▶ **Exercise details**:
Reproduce each entry below in full, exactly as it was given.

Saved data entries

-*-

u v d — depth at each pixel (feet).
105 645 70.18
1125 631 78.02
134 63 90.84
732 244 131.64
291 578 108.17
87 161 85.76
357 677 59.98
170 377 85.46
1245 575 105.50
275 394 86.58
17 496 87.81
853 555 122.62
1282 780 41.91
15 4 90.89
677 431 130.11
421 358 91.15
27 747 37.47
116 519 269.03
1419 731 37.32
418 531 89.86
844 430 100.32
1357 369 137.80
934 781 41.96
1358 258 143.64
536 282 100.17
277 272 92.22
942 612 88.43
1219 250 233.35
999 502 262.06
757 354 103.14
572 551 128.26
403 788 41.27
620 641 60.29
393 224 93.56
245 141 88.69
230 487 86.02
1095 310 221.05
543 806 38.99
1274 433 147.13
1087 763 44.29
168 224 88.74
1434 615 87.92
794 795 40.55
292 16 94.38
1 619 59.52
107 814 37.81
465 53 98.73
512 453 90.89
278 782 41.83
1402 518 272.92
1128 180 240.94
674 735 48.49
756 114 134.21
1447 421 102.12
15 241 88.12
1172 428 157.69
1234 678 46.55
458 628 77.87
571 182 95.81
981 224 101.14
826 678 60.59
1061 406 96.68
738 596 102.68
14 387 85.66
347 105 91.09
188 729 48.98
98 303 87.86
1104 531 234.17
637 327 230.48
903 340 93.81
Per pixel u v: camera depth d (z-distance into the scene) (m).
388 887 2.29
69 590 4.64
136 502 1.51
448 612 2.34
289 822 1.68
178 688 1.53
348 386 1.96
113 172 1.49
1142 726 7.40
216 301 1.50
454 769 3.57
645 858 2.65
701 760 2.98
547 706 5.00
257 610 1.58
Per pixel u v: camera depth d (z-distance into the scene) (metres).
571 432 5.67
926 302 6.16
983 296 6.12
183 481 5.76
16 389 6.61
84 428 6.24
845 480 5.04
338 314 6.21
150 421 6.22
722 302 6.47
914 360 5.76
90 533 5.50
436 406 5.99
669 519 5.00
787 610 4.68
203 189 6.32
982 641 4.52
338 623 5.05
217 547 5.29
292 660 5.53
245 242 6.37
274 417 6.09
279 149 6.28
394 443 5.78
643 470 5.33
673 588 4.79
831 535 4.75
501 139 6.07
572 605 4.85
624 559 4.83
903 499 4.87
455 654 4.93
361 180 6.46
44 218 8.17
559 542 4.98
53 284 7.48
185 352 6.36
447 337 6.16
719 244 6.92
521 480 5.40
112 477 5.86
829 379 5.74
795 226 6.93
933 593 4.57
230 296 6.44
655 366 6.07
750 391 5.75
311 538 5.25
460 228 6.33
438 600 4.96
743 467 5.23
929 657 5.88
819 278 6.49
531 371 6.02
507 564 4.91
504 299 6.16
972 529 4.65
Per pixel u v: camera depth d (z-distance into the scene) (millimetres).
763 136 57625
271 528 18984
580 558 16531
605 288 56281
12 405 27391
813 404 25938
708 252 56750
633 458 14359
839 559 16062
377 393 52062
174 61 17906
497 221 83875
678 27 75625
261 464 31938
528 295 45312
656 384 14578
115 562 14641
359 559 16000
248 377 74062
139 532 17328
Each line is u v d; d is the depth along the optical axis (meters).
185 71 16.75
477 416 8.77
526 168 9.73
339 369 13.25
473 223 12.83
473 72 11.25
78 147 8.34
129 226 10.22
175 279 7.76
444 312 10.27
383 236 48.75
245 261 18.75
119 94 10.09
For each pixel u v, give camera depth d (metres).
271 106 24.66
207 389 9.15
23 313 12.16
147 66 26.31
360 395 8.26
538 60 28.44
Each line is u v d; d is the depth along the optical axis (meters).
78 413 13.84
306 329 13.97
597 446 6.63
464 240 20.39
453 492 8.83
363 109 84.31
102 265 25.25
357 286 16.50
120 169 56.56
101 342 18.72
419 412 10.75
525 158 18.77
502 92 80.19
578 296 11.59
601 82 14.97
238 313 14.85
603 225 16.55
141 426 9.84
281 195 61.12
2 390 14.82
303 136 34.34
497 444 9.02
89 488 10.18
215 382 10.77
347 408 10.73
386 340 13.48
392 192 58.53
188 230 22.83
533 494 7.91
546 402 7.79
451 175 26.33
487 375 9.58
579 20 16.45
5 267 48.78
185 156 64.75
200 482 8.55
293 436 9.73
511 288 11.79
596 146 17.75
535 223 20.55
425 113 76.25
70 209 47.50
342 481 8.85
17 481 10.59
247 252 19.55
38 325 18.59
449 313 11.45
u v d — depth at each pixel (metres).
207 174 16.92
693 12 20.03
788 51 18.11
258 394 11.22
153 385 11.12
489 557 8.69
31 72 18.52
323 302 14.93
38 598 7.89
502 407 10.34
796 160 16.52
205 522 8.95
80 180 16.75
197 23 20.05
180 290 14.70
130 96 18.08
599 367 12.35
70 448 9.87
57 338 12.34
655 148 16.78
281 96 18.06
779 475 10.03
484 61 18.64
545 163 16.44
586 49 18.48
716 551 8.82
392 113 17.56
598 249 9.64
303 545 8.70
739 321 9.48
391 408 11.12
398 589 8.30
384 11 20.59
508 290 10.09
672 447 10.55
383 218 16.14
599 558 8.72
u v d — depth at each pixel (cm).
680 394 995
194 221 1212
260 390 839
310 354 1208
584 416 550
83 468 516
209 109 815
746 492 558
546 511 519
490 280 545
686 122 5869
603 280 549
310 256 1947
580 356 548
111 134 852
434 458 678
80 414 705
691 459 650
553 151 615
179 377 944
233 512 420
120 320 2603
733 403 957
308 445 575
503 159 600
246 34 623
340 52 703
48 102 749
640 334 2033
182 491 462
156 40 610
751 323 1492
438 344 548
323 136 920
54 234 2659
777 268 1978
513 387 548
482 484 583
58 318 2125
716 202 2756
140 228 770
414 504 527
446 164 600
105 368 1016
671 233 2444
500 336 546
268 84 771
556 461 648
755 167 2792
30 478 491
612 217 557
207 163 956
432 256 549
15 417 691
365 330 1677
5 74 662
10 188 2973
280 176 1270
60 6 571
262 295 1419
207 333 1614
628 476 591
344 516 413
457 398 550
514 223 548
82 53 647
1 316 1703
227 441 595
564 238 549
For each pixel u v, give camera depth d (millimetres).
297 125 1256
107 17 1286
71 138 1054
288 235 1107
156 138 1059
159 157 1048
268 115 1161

-*-

▶ **Solution for this exercise**:
u v d — depth at each pixel (feet).
105 645 70.18
1125 631 78.02
134 63 90.84
732 244 131.64
291 578 108.17
87 161 85.76
357 677 59.98
170 377 85.46
1245 575 105.50
275 394 86.58
17 496 87.81
853 555 122.62
1282 780 41.91
15 4 90.89
677 431 130.11
421 358 91.15
27 747 37.47
116 519 269.03
1419 731 37.32
418 531 89.86
844 430 100.32
1357 369 137.80
934 781 41.96
1358 258 143.64
536 282 100.17
277 272 92.22
942 612 88.43
1219 250 233.35
999 502 262.06
757 354 103.14
572 551 128.26
403 788 41.27
620 641 60.29
393 224 93.56
245 141 88.69
230 487 86.02
1095 310 221.05
543 806 38.99
1274 433 147.13
1087 763 44.29
168 224 88.74
1434 615 87.92
794 795 40.55
292 16 94.38
1 619 59.52
107 814 37.81
465 53 98.73
512 453 90.89
278 782 41.83
1402 518 272.92
1128 180 240.94
674 735 48.49
756 114 134.21
1447 421 102.12
15 241 88.12
1172 428 157.69
1234 678 46.55
458 628 77.87
571 182 95.81
981 224 101.14
826 678 60.59
1061 406 96.68
738 596 102.68
14 387 85.66
347 105 91.09
188 729 48.98
98 303 87.86
1104 531 234.17
637 327 230.48
903 340 93.81
Per pixel u v: camera depth d (z-distance into the scene) (m).
388 887 2.29
69 590 4.64
136 502 1.51
448 612 2.34
289 822 1.68
178 688 1.53
348 386 1.96
113 172 1.49
1142 726 7.40
216 301 1.50
454 769 3.57
645 858 2.65
701 760 2.98
547 706 5.00
257 610 1.58
Per pixel u v: camera depth d (z-distance into the scene) (metres).
571 432 5.67
926 302 6.16
983 296 6.12
183 481 5.76
16 389 6.61
84 428 6.24
845 480 5.04
338 314 6.21
150 421 6.22
722 302 6.47
914 360 5.76
90 533 5.50
436 406 5.99
669 519 5.00
787 610 4.68
203 189 6.32
982 641 4.52
338 623 5.05
217 547 5.29
292 660 5.53
245 242 6.37
274 417 6.09
279 149 6.28
394 443 5.78
643 470 5.33
673 588 4.79
831 535 4.75
501 139 6.07
572 605 4.85
624 559 4.83
903 499 4.87
455 654 4.93
361 180 6.46
44 218 8.17
559 542 4.98
53 284 7.48
185 352 6.36
447 337 6.16
719 244 6.92
521 480 5.40
112 477 5.86
829 379 5.74
795 226 6.93
933 593 4.57
230 296 6.44
655 366 6.07
750 391 5.75
311 538 5.25
460 228 6.33
438 600 4.96
743 467 5.23
929 657 5.88
819 278 6.49
531 371 6.02
507 564 4.91
504 299 6.16
972 529 4.65
Per pixel u v: camera depth d (z-distance into the scene) (millimetres).
763 136 57625
271 528 18984
580 558 16531
605 288 56281
12 405 27391
813 404 25938
708 252 56750
633 458 14359
839 559 16062
377 393 52062
174 61 17906
497 221 83875
678 27 75625
261 464 31938
528 295 45312
656 384 14578
115 562 14641
359 559 16000
248 377 74062
139 532 17328
Each line is u v d; d is the depth along the optical axis (meters).
185 71 16.75
477 416 8.77
526 168 9.73
339 369 13.25
473 223 12.83
473 72 11.25
78 147 8.34
129 226 10.22
175 279 7.76
444 312 10.27
383 236 48.75
245 261 18.75
119 94 10.09
For each pixel u v, give camera depth d (metres).
271 106 24.66
207 389 9.15
23 313 12.16
147 66 26.31
360 395 8.26
538 60 28.44
Each line is u v d; d is the depth along the optical axis (meters).
78 413 13.84
306 329 13.97
597 446 6.63
464 240 20.39
453 492 8.83
363 109 84.31
102 265 25.25
357 286 16.50
120 169 56.56
101 342 18.72
419 412 10.75
525 158 18.77
502 92 80.19
578 296 11.59
601 82 14.97
238 313 14.85
603 225 16.55
141 426 9.84
281 195 61.12
2 390 14.82
303 136 34.34
497 444 9.02
89 488 10.18
215 382 10.77
347 408 10.73
386 340 13.48
392 192 58.53
188 230 22.83
533 494 7.91
546 402 7.79
451 175 26.33
487 375 9.58
579 20 16.45
5 267 48.78
185 156 64.75
200 482 8.55
293 436 9.73
511 288 11.79
596 146 17.75
535 223 20.55
425 113 76.25
70 209 47.50
342 481 8.85
17 481 10.59
247 252 19.55
38 325 18.59
449 313 11.45
u v d — depth at each pixel (metres).
207 174 16.92
693 12 20.03
788 51 18.11
258 394 11.22
153 385 11.12
489 557 8.69
31 72 18.52
323 302 14.93
38 598 7.89
502 407 10.34
796 160 16.52
205 522 8.95
80 180 16.75
197 23 20.05
180 290 14.70
130 96 18.08
599 367 12.35
70 448 9.87
57 338 12.34
655 148 16.78
281 96 18.06
779 475 10.03
484 61 18.64
545 163 16.44
586 49 18.48
716 551 8.82
392 113 17.56
598 249 9.64
303 545 8.70
739 321 9.48
391 408 11.12
398 589 8.30
384 11 20.59
508 290 10.09
672 447 10.55
383 218 16.14
599 558 8.72
u v d — depth at each pixel (cm).
680 394 995
194 221 1212
260 390 839
310 354 1208
584 416 550
83 468 516
209 109 815
746 492 558
546 511 519
490 280 545
686 122 5869
603 280 549
310 256 1947
580 356 548
111 134 852
434 458 678
80 414 705
691 459 650
553 151 615
179 377 944
233 512 420
120 320 2603
733 403 957
308 445 575
503 159 600
246 34 623
340 52 703
48 102 749
640 334 2033
182 491 462
156 40 610
751 323 1492
438 344 548
323 136 920
54 234 2659
777 268 1978
513 387 548
482 484 583
58 318 2125
716 202 2756
140 228 770
414 504 527
446 164 600
105 368 1016
671 233 2444
500 336 546
268 84 771
556 461 648
755 167 2792
30 478 491
612 217 557
207 163 956
432 256 549
15 417 691
365 330 1677
5 74 662
10 188 2973
280 176 1270
60 6 571
262 295 1419
207 333 1614
628 476 591
344 516 413
457 398 550
514 223 548
82 53 647
1 316 1703
227 441 595
564 238 549
For each pixel u v, give camera depth d (millimetres).
297 125 1256
107 17 1286
71 138 1054
288 235 1107
156 138 1059
159 157 1048
268 115 1161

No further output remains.